Looking ahead, what does this mean for how your firm competes and how the profession works?
I think it changes what an operating partner is expected to do. The scarce skill used to be pattern recognition built over many deals, knowing where to look. That intuition still matters, but the tooling makes it faster to test and less dependent on any one person carrying it in their head. For a firm our size, that is leveling. We can bring a discipline to the lower middle market that used to require the analytical bench of a much larger firm. Over the next few years I expect diligence and the post-close plan to connect more directly, so that the value-creation thesis you underwrite is the same model you execute against, rather than two disconnected exercises. I am cautious about the enthusiasm. More than half of mid-market portfolio companies now report AI initiatives, so having one is no longer a differentiator; proving it moved a number is. The firms that do well will be the ones that stay disciplined about attribution and keep judgment where it belongs. The technology is an accelerant, not a substitute for knowing what to do with it.
“AI belongs on the lines of the income statement where it produces measurable margin, not on a slide. Having an initiative is not the differentiator; proving it moved a number is.”
Sam Ledgerton, Operating Partner, Ledgerton Capital Partners
Results in context
Ledgerton frames its AI work as an accelerant on a discipline that still depends on people.
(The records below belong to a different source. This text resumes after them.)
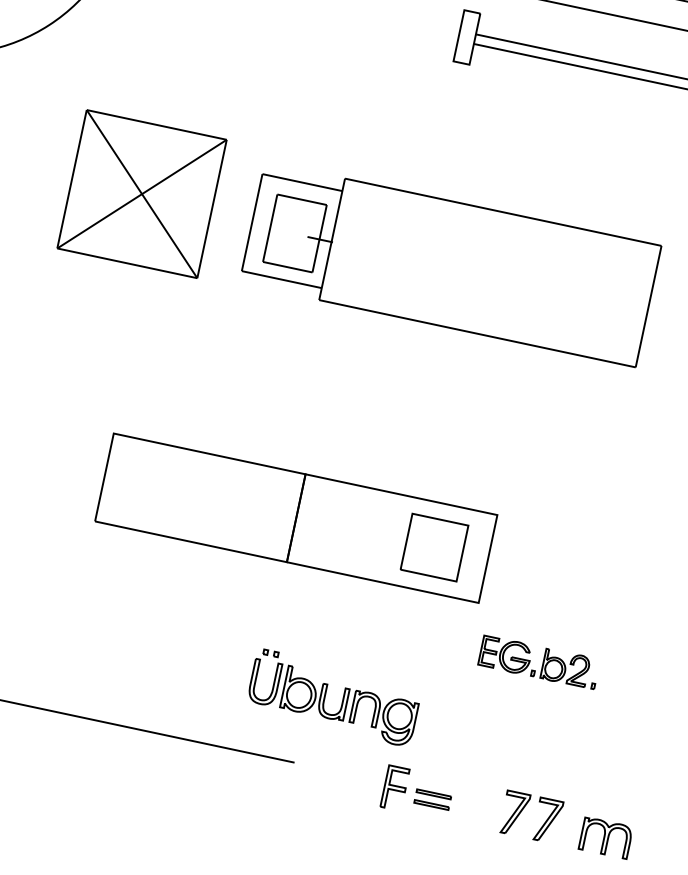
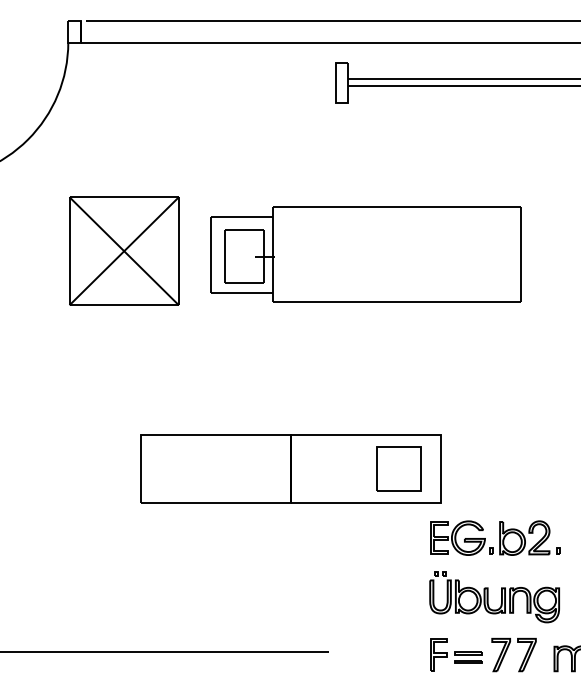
part: (539, 661) -> (495, 537), size x1.43
part: (333, 698) -> (494, 597), moved
part: (418, 792) -> (456, 654), moved

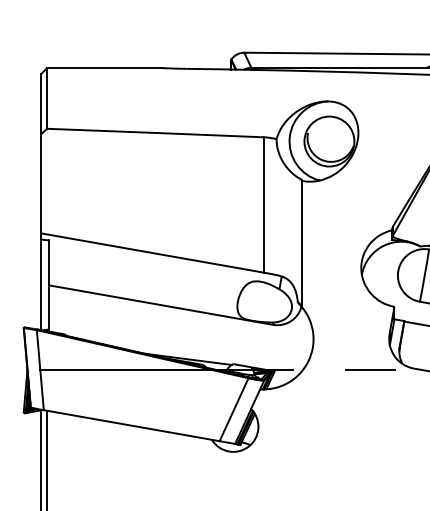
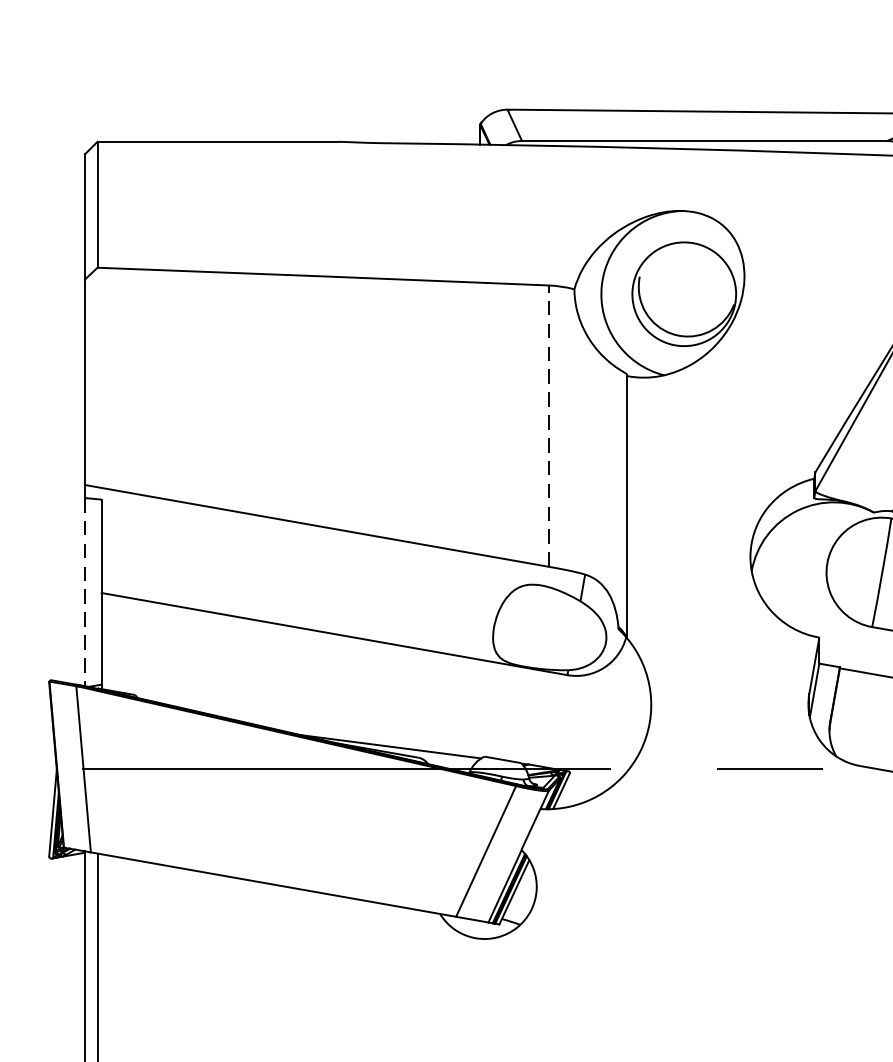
line: (264, 205) -> (549, 427), solid -> dashed
line: (41, 285) -> (86, 593), solid -> dashed

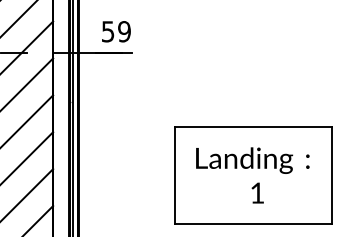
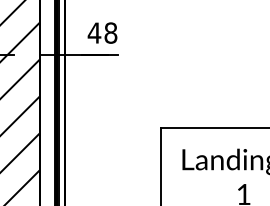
text: (115, 31) -> (101, 32), 59 -> 48

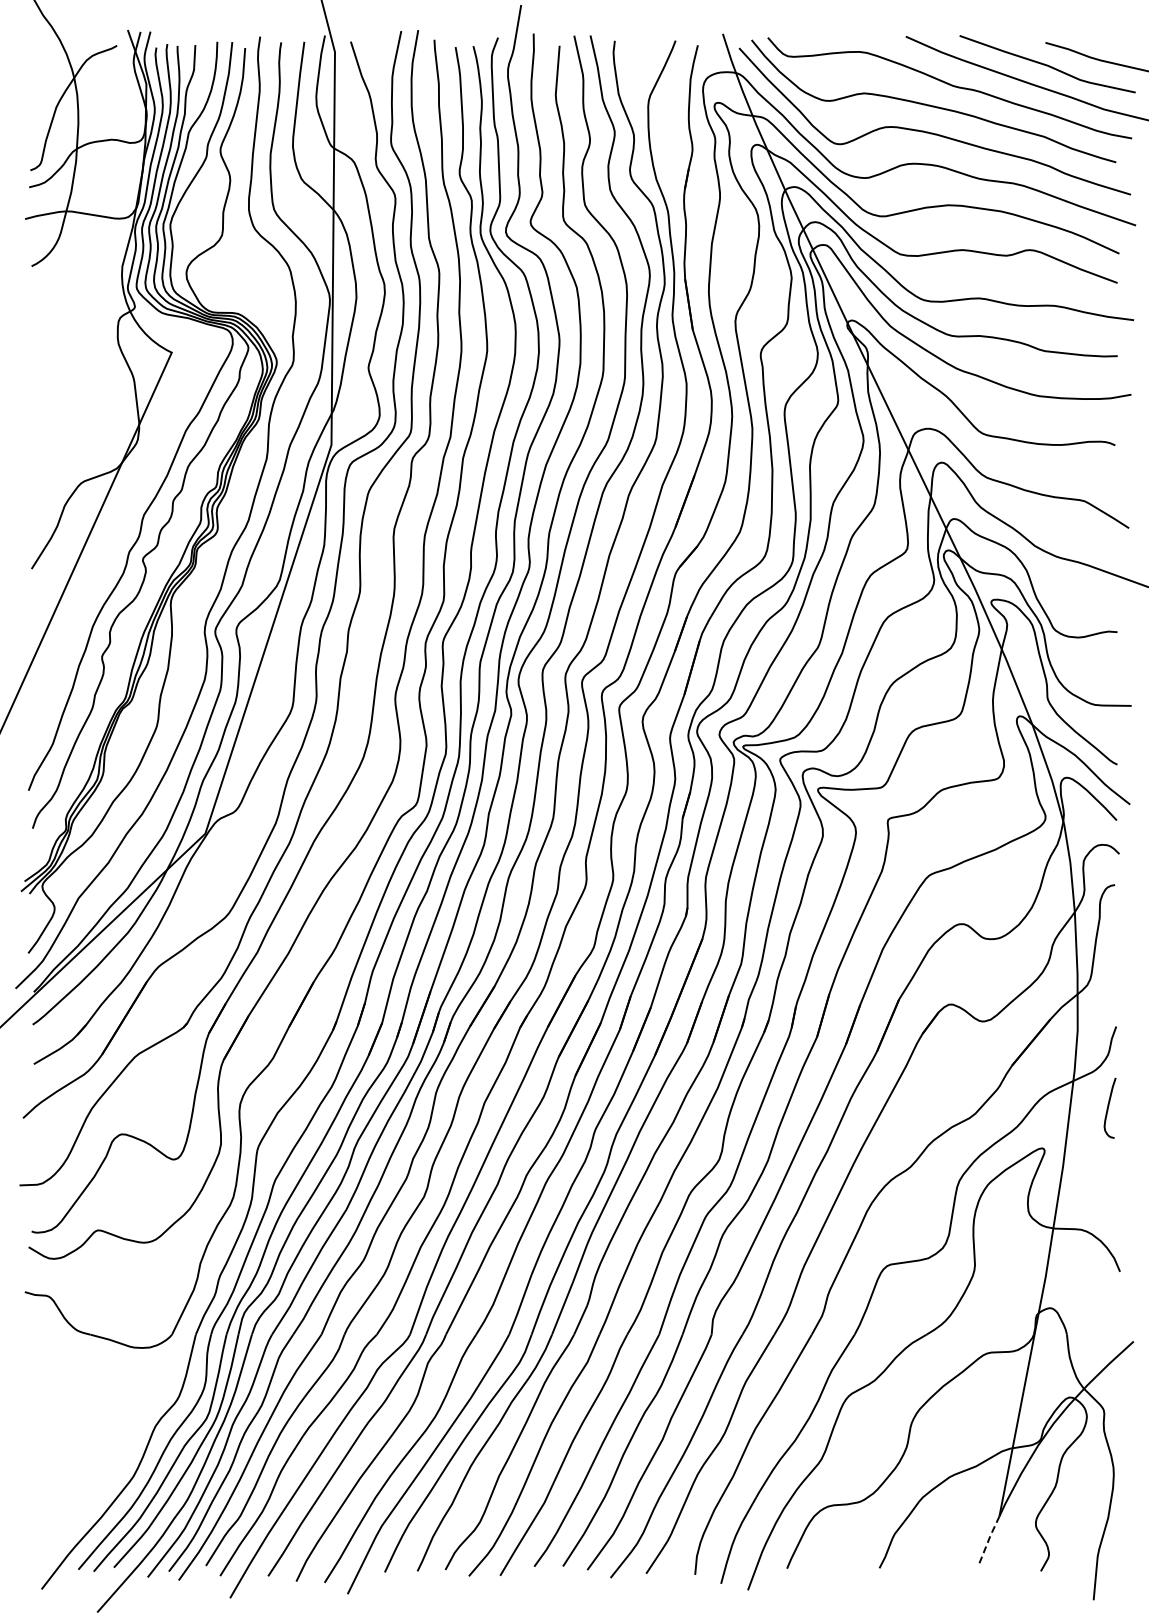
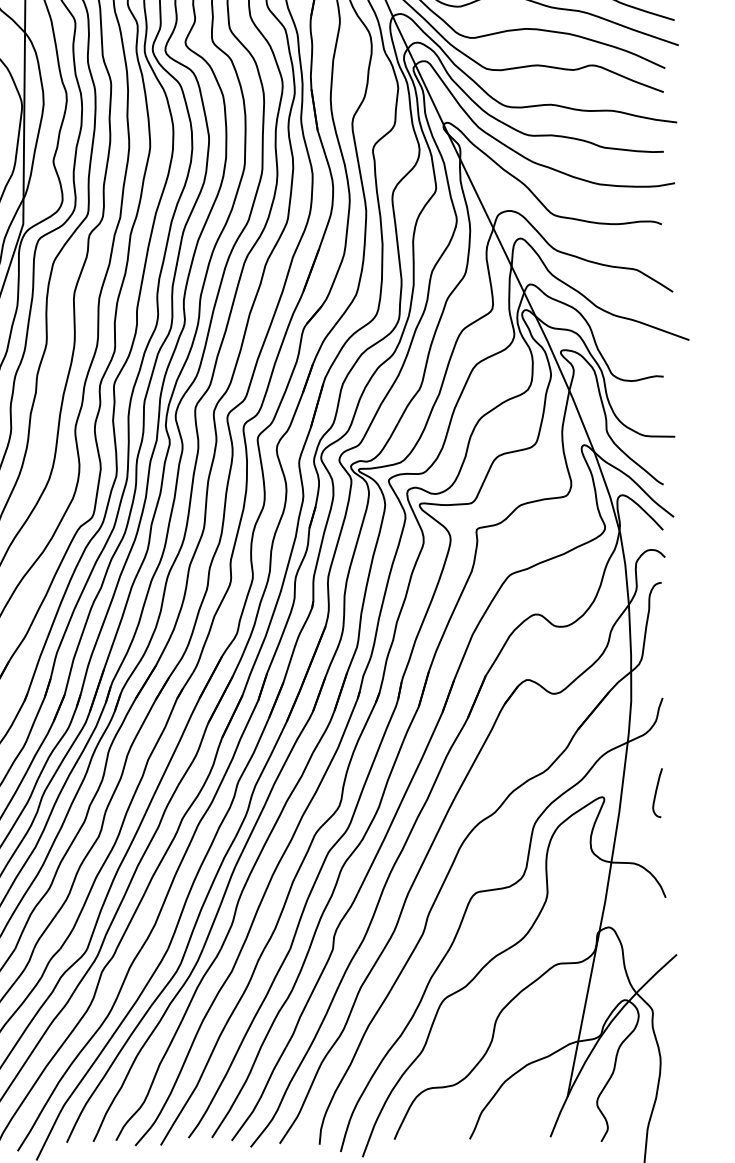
curve: (1109, 1106) -> (657, 791), moved
line: (988, 1540) -> (558, 1116), dashed -> solid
The figures below reflect the firm's own experience across a small number of deals and should be read as illustrative rather than independently audited.
- Faster 100-day plans: discovery that once consumed much of the first hundred days now yields a first, evidence-backed read on pricing, churn, and operations within days, so execution begins earlier.
- A repeatable, portfolio-wide playbook: the same analytical process runs on each company, so later deals move faster than the first and findings compound across the portfolio.
- Value levers found earlier: the highest-priority pricing and retention opportunities surface in the opening weeks, when acting on them has the most time to compound, with results tracked candidly in a value bridge.
About Ledgerton Capital Partners
Ledgerton Capital Partners is a private equity firm focused on operational value creation in lower-middle-market companies.